This could be interesting - according to a new finding by reverse engineering expert Jane Manchun Wong, Twitter could be set to remove the current retweet menu options, and open direct to a 'Quote Tweet' composer window instead.
Twitter is working on making the Retweet button open the composer directly, getting rid of the menu— Jane Manchun Wong (@wongmjane) October 7, 2020
with this prototype, as of now, it’s still possible to retweet by not entering anything in the text area and press the “Retweet” button pic.twitter.com/71BkDct26C
As you can see in the GIF above, the new sequence would seemingly remove this middle step (below), which prompts the user to select either a straight 'Retweet', re-sharing the original message, or a 'Quote Tweet' where they add their own thoughts before sharing.

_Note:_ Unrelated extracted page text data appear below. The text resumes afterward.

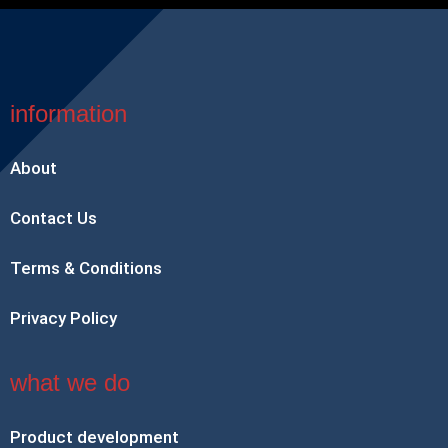
information
About
Contact Us
Terms & Conditions
Privacy Policy
what we do
Product development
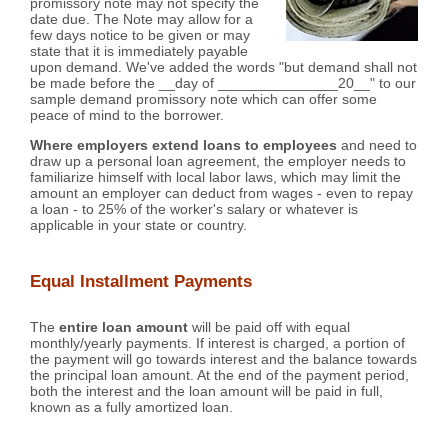
promissory note may not specify the
date due. The Note may allow for a
few days notice to be given or may
state that it is immediately payable
upon demand. We've added the words "but demand shall not
be made before the __day of _______________20__" to our
sample demand promissory note which can offer some
peace of mind to the borrower.
Where employers extend loans to employees
and need to
draw up a personal loan agreement, the employer needs to
familiarize himself with local labor laws, which may limit the
amount an employer can deduct from wages - even to repay
a loan - to 25% of the worker's salary or whatever is
applicable in your state or country.
Equal Installment Payments
The
entire loan amount
will be paid off with equal
monthly/yearly payments. If interest is charged, a portion of
the payment will go towards interest and the balance towards
the principal loan amount. At the end of the payment period,
both the interest and the loan amount will be paid in full,
known as a fully amortized loan.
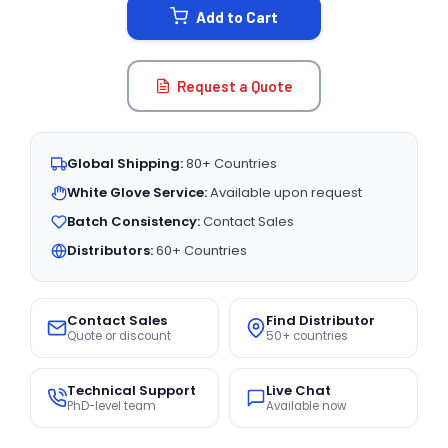
Add to Cart
Request a Quote
Global Shipping:
80+ Countries
White Glove Service:
Available upon request
Batch Consistency:
Contact Sales
Distributors:
60+ Countries
Contact Sales
Find Distributor
Quote or discount
50+ countries
Technical Support
Live Chat
PhD-level team
Available now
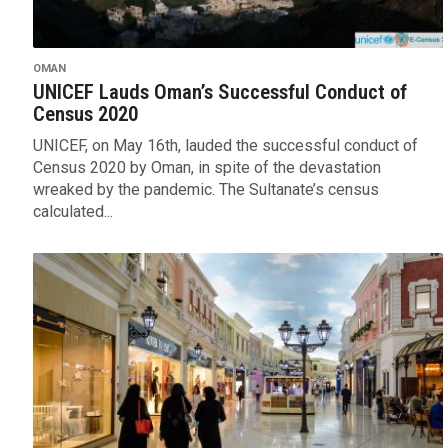
OMAN
UNICEF Lauds Oman’s Successful Conduct of
Census 2020
UNICEF, on May 16th, lauded the successful conduct of
Census 2020 by Oman, in spite of the devastation
wreaked by the pandemic. The Sultanate’s census
calculated...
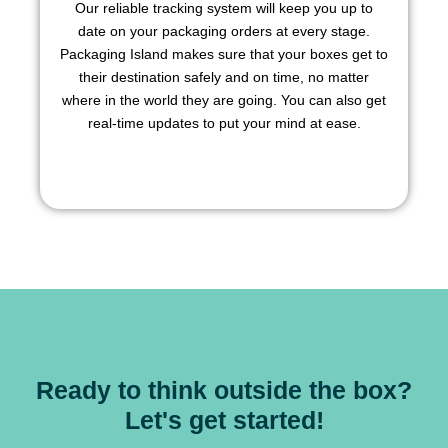
Our reliable tracking system will keep you up to
date on your packaging orders at every stage.
Packaging Island makes sure that your boxes get to
their destination safely and on time, no matter
where in the world they are going. You can also get
real-time updates to put your mind at ease.
Ready to think outside the box?
Let's get started!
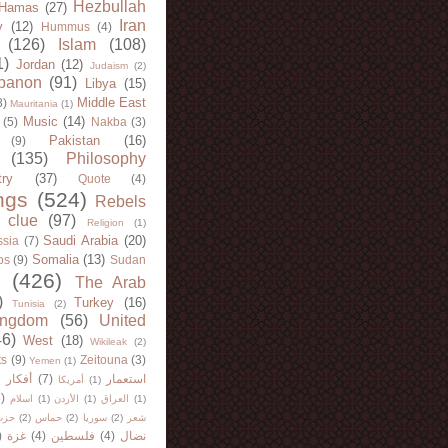
Hezbullah
Hamas
(27)
Iran
y
(12)
Hummus
(4)
(126)
Islam
(108)
1)
Jordan
(12)
Judaism
(2)
banon
(91)
Libya
(15)
Middle East
8)
Mauritania
(1)
Music
(14)
(5)
Nakba
(3)
Pakistan
(16)
(9)
(135)
Philosophy
try
(37)
Quote
(4)
ngs
(524)
Rebels
 clue
(97)
Religion
(1)
Saudi Arabia
(20)
sia
(7)
Somalia
(13)
bs
(9)
Sudan
(426)
The Arab
)
Turkey
(16)
Tunisia
(2)
ingdom
(56)
United
46)
West
(18)
Wikileak
(2)
ts
(9)
Zeitouna
(3)
Yemen
(1)
)
أفكار
(7)
استعمار
أمريكا
(1)
)
اسلام
(1)
الأردن
(1)
العراق
(1)
لله
(2)
حماس
(2)
سوريا
(2)
شعر
)
غزة
(4)
فلسطين
(4)
نضال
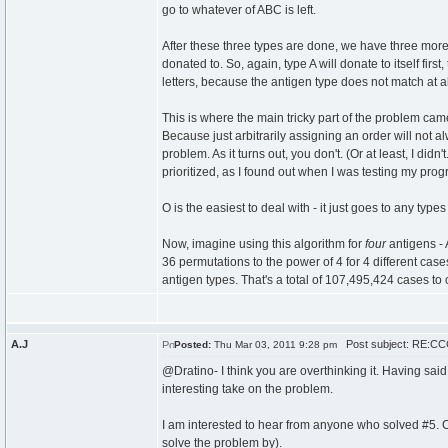
go to whatever of ABC is left.
After these three types are done, we have three more 
donated to. So, again, type A will donate to itself fi
letters, because the antigen type does not match at al
This is where the main tricky part of the problem ca
Because just arbitrarily assigning an order will not al
problem. As it turns out, you don't. (Or at least, I did
prioritized, as I found out when I was testing my progr
O is the easiest to deal with - it just goes to any types 
Now, imagine using this algorithm for
four
antigens - 
36 permutations to the power of 4 for 4 different cas
antigen types. That's a total of 107,495,424 cases to 
A.J
Post subject: RE:CCC
Posted:
Thu Mar 03, 2011 9:28 pm
@Dratino- I think you are overthinking it. Having sai
interesting take on the problem.
I am interested to hear from anyone who solved #5. 
solve the problem by).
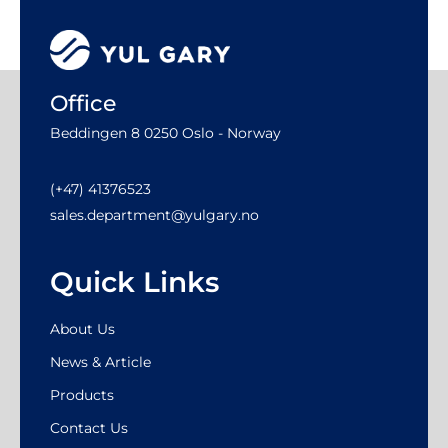
Office
Beddingen 8 0250 Oslo - Norway
(+47) 41376523
sales.department@yulgary.no
Quick Links
About Us
News & Article
Products
Contact Us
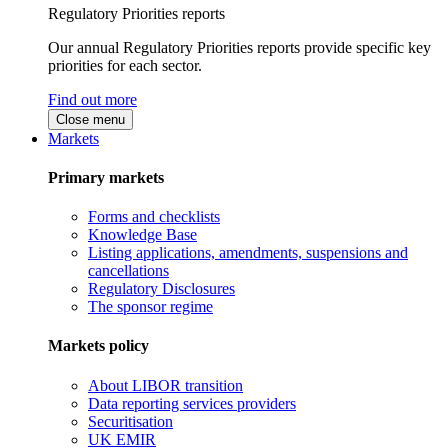
Regulatory Priorities reports
Our annual Regulatory Priorities reports provide specific key
priorities for each sector.
Find out more
Close menu
Markets
Primary markets
Forms and checklists
Knowledge Base
Listing applications, amendments, suspensions and
cancellations
Regulatory Disclosures
The sponsor regime
Markets policy
About LIBOR transition
Data reporting services providers
Securitisation
UK EMIR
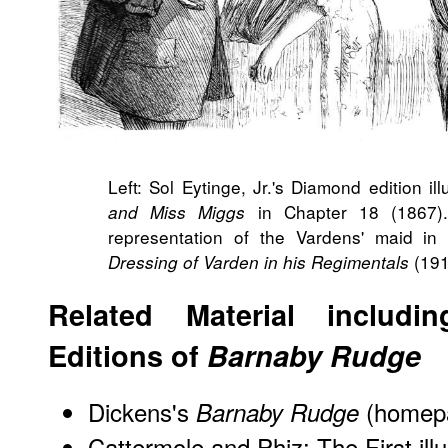
Left: Sol Eytinge, Jr.'s Diamond edition ill
in Chapter 18 (1867). 
and Miss Miggs
representation of the Vardens' maid i
(191
Dressing of Varden in his Regimentals
Related Material includin
Editions of
Barnaby Rudge
Dickens's
(homep
Barnaby Rudge
Cattermole and Phiz:
The First ill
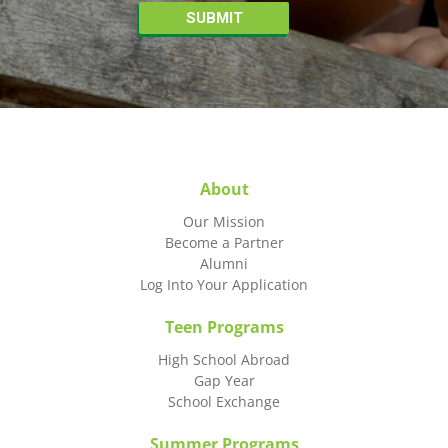
About
Our Mission
Become a Partner
Alumni
Log Into Your Application
Teen Programs
High School Abroad
Gap Year
School Exchange
Summer Programs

That could make sense - Twitter has been pushing for people to take more time in considering their responses to tweets, in order to prompt more informed, contextualized discussion, and leading straight into a Quote Tweet prompt could be an easy way to boost personal sharing and engagement, as opposed to binary re-amplification.
Wong also notes that in this process, you can still send straight retweets (by not entering any text in the composer field), but the emphasis, clearly, would be on getting more users to share their personal perspective.
As noted, Twitter has been re-examining various facets of its service over the past year, with CEO Jack Dorsey noting in April 2019 that they were rethinking 'the fundamental dynamics' of the app. At that time, Dorsey spoke about the over-emphasis on follower counts specifically, but retweets have also been a consideration, with the function often used to amplify certain messages, even when the person sharing it may not necessarily agree.
In one effort to address this, Twitter added a new prompt on articles that users attempt to retweet without actually opening the article link, which it says has resulted in users opening articles 40% more often in such cases.
Opening to a quote tweet window could have a similar effect, adding an extra element of friction in the sharing process, which could get more users to take a moment to consider what they're saying in re-sharing such content.
It may seem like a basic change in this respect, but as shown in the article prompts, even a little push can make a significant difference, and it'd be interesting to see what impacts it could have on user activity.